**Quoted text:**
-- -- --
Friday, February 13, 2009

Things Just Aint What They Used to Be!

In the salad days of my youth the streets were not lined with gold. Instead they were littered with dogs mud and fizzy drink cans (also known as fizzy pop by strange people). Walking on the pavements in those days was a real challenge. It was not a task for the faint of heart or those with extra wide feet. You need dexterity and 20-20 vision to avoid what was known locally as the tread of dread.

Please excuse me whilst a go into a separate rant about shoe designers. Why do they always make the tread of shoes so complex. It is almost impossible to get dog dirt from one of these complex patterns. I've tried following all those mazy patterns round with a stick, a knife blade (not from the kitchen draw) and even a specially adapted cotton bud. It really does make my blood boil and on one occasion recently I simply threw the shoes away still caked in the little sausages from a little sausage dog. High pressure hose pipes do a great job but the shoes get wet and also the water splashes me in the face and mouth. This always leaves me paranoid that I may have contracted some form of botulism. (well it was a sausage dog after all). Another idea was to wear shoes with smooth soles but I slipped on a wet floor in the public toilets and injured my knee.
-- -- --
**Given instruction 1:**
Answer these questions about the blog post:
(a) What two things does the writer say you needed to avoid the tread of dread?
(b) Besides a stick and a knife blade, what did the writer try using to clean the shoe tread?
(c) What happened when the writer tried wearing shoes with smooth soles?
**Given instruction 2:**
Repeat the part of the blog post starting at "Things Just Aint" and ending at "tread of dread.".
The records come from a different source than the blog post.

**Given information:**
-- -- --
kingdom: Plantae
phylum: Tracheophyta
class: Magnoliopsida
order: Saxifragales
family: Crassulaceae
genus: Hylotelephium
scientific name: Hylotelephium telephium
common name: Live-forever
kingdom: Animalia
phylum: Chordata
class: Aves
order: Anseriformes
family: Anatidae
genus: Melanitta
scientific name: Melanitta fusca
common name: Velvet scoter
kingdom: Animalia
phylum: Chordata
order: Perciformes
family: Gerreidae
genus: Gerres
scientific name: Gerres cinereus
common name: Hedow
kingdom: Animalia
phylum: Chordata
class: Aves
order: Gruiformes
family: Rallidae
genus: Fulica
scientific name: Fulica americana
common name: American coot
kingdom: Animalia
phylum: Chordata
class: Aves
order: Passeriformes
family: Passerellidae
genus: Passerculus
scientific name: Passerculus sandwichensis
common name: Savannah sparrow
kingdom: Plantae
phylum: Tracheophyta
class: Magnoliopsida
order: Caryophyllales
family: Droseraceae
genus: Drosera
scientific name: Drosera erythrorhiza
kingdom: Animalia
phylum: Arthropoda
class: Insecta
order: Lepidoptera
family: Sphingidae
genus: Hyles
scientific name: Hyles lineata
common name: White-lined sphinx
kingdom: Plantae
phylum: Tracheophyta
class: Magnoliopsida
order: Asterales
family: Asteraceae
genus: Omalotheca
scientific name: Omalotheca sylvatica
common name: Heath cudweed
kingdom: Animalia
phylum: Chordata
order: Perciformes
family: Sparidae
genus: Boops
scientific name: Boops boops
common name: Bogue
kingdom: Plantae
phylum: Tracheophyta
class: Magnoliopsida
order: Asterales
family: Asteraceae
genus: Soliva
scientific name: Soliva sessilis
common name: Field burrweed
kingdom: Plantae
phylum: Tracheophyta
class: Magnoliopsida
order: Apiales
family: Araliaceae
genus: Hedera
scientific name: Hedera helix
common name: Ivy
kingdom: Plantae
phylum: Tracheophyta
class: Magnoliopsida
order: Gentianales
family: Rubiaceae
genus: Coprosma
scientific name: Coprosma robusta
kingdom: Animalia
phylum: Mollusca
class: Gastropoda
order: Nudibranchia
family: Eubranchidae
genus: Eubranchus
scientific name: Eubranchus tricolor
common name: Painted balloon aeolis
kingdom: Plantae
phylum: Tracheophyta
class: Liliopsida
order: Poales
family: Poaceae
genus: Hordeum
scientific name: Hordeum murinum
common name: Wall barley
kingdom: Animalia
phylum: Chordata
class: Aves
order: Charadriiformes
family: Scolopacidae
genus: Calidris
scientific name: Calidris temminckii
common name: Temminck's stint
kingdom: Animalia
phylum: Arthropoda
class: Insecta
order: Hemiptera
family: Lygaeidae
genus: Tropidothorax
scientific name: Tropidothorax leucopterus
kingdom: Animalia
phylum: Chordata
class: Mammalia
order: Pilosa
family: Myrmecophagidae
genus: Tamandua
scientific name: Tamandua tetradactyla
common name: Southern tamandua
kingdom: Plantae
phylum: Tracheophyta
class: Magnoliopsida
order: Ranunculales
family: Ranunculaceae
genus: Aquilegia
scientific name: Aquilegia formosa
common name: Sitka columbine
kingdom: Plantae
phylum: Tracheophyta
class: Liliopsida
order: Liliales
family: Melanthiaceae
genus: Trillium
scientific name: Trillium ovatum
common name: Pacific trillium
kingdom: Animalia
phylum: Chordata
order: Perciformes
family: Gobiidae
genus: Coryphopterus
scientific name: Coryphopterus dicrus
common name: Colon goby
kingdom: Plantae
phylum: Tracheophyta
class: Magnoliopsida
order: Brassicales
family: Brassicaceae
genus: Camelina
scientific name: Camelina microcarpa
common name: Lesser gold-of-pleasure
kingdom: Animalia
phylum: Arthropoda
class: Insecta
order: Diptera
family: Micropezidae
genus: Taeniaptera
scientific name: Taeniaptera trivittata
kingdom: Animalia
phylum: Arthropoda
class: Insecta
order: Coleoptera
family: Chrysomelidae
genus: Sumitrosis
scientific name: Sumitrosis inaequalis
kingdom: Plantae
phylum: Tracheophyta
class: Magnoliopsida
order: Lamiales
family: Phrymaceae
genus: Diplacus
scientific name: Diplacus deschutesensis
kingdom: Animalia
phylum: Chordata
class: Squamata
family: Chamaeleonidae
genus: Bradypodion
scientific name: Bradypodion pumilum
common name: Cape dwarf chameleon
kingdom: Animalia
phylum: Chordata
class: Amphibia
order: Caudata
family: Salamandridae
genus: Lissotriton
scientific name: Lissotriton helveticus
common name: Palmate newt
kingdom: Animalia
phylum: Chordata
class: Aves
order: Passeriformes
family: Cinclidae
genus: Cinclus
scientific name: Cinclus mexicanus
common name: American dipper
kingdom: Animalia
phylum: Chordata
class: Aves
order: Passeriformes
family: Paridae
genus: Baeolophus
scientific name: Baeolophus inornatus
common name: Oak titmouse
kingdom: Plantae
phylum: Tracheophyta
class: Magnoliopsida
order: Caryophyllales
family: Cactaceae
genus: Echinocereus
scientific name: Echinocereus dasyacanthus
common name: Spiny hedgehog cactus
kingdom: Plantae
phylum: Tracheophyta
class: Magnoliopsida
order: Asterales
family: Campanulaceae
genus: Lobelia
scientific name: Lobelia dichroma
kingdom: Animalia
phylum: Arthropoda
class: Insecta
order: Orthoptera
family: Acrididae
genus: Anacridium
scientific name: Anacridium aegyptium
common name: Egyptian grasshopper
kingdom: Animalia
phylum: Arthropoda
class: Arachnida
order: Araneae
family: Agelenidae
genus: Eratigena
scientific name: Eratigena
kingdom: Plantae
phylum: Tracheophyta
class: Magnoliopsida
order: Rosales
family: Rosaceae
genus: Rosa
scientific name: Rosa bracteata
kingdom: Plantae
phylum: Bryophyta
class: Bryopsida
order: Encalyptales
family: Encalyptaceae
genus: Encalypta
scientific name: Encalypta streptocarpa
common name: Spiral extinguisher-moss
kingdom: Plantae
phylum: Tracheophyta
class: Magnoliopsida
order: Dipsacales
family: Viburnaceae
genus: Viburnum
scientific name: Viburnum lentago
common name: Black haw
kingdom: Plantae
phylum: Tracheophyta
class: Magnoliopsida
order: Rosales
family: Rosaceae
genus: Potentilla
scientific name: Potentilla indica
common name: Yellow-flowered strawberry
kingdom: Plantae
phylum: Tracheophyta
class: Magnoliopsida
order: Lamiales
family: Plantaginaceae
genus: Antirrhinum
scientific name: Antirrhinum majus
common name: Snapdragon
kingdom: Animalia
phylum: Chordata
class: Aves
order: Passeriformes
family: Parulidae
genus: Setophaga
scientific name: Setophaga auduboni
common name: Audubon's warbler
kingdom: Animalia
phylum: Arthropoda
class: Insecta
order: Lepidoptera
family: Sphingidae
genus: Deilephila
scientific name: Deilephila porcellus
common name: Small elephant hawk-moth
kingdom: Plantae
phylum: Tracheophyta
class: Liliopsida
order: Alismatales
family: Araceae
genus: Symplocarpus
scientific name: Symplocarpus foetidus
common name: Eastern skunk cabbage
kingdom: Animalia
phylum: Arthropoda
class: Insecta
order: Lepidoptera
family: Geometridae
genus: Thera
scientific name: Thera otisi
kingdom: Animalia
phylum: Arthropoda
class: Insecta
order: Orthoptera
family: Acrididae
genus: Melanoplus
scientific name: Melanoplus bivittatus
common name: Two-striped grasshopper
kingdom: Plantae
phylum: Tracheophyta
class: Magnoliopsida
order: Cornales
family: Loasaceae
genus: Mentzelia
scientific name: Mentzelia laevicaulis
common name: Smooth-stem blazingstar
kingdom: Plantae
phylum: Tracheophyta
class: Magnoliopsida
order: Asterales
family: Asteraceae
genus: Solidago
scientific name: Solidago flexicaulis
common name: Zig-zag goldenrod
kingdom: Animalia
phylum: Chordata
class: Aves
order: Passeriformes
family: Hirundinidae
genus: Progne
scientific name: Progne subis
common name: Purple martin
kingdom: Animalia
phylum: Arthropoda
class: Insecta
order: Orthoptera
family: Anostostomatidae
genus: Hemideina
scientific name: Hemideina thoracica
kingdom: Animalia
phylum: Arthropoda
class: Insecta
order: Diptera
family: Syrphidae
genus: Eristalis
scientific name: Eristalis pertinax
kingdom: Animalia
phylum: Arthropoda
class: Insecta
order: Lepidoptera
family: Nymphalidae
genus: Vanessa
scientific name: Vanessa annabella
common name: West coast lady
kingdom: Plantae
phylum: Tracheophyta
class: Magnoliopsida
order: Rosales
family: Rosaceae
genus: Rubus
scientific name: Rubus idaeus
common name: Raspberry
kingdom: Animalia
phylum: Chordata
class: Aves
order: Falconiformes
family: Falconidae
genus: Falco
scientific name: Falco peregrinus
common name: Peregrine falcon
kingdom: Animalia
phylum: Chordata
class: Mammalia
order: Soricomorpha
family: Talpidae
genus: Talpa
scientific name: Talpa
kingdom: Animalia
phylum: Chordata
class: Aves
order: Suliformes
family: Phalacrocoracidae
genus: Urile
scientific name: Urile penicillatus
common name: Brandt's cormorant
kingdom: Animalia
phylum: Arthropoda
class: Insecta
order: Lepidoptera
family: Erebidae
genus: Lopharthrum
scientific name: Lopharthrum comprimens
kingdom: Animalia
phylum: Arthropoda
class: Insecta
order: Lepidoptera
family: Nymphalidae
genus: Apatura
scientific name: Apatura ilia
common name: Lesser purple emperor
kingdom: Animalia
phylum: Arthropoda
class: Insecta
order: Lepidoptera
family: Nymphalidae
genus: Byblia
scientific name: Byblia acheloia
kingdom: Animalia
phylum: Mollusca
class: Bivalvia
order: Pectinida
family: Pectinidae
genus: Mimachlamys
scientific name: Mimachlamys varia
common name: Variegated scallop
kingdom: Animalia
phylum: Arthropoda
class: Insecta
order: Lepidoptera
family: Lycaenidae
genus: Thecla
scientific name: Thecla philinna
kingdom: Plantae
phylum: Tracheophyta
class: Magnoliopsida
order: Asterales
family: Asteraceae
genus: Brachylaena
-- -- --
**Complete output 1:**
(a) Dexterity and 20-20 vision.
(b) A specially adapted cotton bud.
(c) The writer slipped on a wet floor in the public toilets and injured a knee.

**Complete output 2:**
Things Just Aint What They Used to Be!

In the salad days of my youth the streets were not lined with gold. Instead they were littered with dogs mud and fizzy drink cans (also known as fizzy pop by strange people). Walking on the pavements in those days was a real challenge. It was not a task for the faint of heart or those with extra wide feet. You need dexterity and 20-20 vision to avoid what was known locally as the tread of dread.